*ABOUT THIS EXERCISE:*
Copy the judgment excerpt on summary judgment and supervening impossibility in full, without changing a word.

Segment Start: GIVEN TEXT

Rule 32 (4) provides that no evidence may be adduced by the plaintiff otherwise than by the affidavit referred to in rule 32 (2) that this does not mean that a revised certificate reflecting the latest balances may not be presented in a summary judgement application. To hold otherwise would deprive a defendant who paid part of the debt of a defence in respect of part of the claim,6 and would deprive the court and all the parties of the opportunity to consider the latest financial details that are relevant to the litigation.



Supervening impossibility of performance and vis maior

[14] It is common cause that the bakery continue to operate during the lockdown period and it is commonly accepted in business that trade was slow during the lockdown period. The risk of a business downturn was a risk undertaken by the defendants’ business and not a risk that can be allocated to the plaintiff.

[15] The bakery operated by the first defendant remained open during the lockdown period and the first defendant was able to use the premises for its intended purpose. Supervening impossibility does not arise from a difficulty in performing under a contract;7 it arises from an absolute impossibility.8 Commercial impossibility or undesirability does not give rise to supervening impossibility.9

[16] The defendant cannot rely on vis maior and the performance of either parties’ obligations never became impossible or prohibited by legislation.

Segment End: GIVEN TEXT
Segment Start: DATASET EXCERPTS

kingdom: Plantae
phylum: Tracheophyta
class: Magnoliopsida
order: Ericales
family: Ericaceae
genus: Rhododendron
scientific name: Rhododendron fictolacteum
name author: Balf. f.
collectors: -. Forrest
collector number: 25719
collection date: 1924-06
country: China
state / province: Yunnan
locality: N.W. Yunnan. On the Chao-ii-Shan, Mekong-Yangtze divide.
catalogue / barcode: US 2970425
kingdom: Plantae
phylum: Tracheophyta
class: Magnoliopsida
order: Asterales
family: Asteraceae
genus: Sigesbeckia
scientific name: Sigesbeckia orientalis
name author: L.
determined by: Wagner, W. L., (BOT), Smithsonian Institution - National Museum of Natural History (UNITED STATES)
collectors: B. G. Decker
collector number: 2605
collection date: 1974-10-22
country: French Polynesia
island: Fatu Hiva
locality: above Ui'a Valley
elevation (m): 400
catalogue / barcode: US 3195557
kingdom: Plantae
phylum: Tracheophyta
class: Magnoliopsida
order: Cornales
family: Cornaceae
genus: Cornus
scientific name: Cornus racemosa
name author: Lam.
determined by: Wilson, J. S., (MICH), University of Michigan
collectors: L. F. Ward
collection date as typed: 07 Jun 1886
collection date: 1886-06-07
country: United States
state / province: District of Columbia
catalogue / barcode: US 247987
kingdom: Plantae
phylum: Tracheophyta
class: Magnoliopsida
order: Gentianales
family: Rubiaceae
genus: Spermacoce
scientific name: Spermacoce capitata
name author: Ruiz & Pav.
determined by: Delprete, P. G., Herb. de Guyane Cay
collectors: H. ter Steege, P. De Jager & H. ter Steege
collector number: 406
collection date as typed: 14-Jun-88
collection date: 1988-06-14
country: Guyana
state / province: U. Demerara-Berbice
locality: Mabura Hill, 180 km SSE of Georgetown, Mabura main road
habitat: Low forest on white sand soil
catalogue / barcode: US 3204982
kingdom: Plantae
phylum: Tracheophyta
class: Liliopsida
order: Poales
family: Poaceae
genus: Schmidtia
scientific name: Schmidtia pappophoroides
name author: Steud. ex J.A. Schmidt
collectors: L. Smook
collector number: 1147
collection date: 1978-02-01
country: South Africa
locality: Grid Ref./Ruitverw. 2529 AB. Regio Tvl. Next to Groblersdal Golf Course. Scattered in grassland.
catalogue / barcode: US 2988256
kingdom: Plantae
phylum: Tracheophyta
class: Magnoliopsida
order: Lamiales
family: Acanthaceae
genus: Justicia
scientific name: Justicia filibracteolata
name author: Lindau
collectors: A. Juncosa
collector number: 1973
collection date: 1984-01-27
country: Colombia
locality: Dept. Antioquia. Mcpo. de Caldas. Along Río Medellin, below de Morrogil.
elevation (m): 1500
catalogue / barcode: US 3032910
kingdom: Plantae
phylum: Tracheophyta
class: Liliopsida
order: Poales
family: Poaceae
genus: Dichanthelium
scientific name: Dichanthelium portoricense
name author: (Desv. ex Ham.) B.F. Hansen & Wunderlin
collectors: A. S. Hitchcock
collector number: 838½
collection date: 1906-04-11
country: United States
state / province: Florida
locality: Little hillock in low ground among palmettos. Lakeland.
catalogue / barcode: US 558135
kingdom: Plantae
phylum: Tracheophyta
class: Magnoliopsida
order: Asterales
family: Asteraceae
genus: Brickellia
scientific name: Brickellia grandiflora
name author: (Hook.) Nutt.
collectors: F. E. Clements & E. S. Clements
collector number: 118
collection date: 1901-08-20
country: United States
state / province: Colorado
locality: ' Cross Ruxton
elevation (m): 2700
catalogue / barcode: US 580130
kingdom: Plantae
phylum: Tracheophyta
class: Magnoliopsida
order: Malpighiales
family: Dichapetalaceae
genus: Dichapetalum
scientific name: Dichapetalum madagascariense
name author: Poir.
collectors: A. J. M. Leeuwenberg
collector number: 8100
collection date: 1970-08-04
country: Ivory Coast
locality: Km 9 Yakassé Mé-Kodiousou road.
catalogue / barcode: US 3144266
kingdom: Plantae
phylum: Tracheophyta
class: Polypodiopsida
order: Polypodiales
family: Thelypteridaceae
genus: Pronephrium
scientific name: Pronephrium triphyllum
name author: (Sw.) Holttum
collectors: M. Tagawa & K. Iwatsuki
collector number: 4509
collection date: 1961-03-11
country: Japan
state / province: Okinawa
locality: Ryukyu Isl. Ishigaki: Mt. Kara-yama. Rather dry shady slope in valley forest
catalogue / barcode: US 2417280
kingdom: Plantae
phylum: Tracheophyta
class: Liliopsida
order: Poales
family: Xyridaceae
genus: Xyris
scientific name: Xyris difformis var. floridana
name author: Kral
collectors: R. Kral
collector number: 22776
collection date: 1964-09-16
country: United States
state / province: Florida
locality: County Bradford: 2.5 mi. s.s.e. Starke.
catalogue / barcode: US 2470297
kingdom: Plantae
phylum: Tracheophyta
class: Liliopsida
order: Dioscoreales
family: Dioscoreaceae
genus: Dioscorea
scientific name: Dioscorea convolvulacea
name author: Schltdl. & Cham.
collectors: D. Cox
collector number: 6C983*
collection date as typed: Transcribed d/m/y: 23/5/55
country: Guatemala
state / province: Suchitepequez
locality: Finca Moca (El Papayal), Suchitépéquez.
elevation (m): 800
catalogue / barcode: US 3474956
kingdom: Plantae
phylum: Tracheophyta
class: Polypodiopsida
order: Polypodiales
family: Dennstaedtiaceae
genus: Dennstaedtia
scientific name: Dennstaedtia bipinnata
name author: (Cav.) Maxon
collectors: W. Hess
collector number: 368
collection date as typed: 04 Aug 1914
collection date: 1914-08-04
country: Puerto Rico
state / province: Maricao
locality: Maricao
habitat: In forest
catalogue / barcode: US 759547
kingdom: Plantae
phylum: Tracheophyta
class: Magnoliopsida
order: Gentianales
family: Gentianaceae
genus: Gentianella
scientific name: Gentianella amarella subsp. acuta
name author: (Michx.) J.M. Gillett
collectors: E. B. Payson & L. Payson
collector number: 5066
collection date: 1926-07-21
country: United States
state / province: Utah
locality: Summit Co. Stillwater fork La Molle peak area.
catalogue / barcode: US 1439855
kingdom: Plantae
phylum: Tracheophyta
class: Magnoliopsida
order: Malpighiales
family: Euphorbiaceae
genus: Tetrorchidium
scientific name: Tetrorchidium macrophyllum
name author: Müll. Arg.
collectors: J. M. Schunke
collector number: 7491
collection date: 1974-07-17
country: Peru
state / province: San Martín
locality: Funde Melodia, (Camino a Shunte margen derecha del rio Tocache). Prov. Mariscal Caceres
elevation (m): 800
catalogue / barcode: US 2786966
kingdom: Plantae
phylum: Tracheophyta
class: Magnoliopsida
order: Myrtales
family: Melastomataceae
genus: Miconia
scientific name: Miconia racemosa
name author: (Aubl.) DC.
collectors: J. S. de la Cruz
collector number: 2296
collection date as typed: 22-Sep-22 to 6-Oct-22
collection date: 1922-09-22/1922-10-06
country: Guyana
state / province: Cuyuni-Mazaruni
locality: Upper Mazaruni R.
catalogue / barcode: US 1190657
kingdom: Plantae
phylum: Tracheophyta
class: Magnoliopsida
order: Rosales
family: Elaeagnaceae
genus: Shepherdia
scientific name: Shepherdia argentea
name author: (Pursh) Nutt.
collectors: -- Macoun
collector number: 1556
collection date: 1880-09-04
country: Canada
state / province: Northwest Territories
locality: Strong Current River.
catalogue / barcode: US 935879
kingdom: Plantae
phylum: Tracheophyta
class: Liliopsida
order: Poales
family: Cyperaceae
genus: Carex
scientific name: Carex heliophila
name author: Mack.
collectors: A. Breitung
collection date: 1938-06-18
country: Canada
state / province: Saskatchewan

Segment End: DATASET EXCERPTS

*WRITTEN SOLUTION:*
Rule 32 (4) provides that no evidence may be adduced by the plaintiff otherwise than by the affidavit referred to in rule 32 (2) that this does not mean that a revised certificate reflecting the latest balances may not be presented in a summary judgement application. To hold otherwise would deprive a defendant who paid part of the debt of a defence in respect of part of the claim,6 and would deprive the court and all the parties of the opportunity to consider the latest financial details that are relevant to the litigation.



Supervening impossibility of performance and vis maior

[14] It is common cause that the bakery continue to operate during the lockdown period and it is commonly accepted in business that trade was slow during the lockdown period. The risk of a business downturn was a risk undertaken by the defendants’ business and not a risk that can be allocated to the plaintiff.

[15] The bakery operated by the first defendant remained open during the lockdown period and the first defendant was able to use the premises for its intended purpose. Supervening impossibility does not arise from a difficulty in performing under a contract;7 it arises from an absolute impossibility.8 Commercial impossibility or undesirability does not give rise to supervening impossibility.9

[16] The defendant cannot rely on vis maior and the performance of either parties’ obligations never became impossible or prohibited by legislation.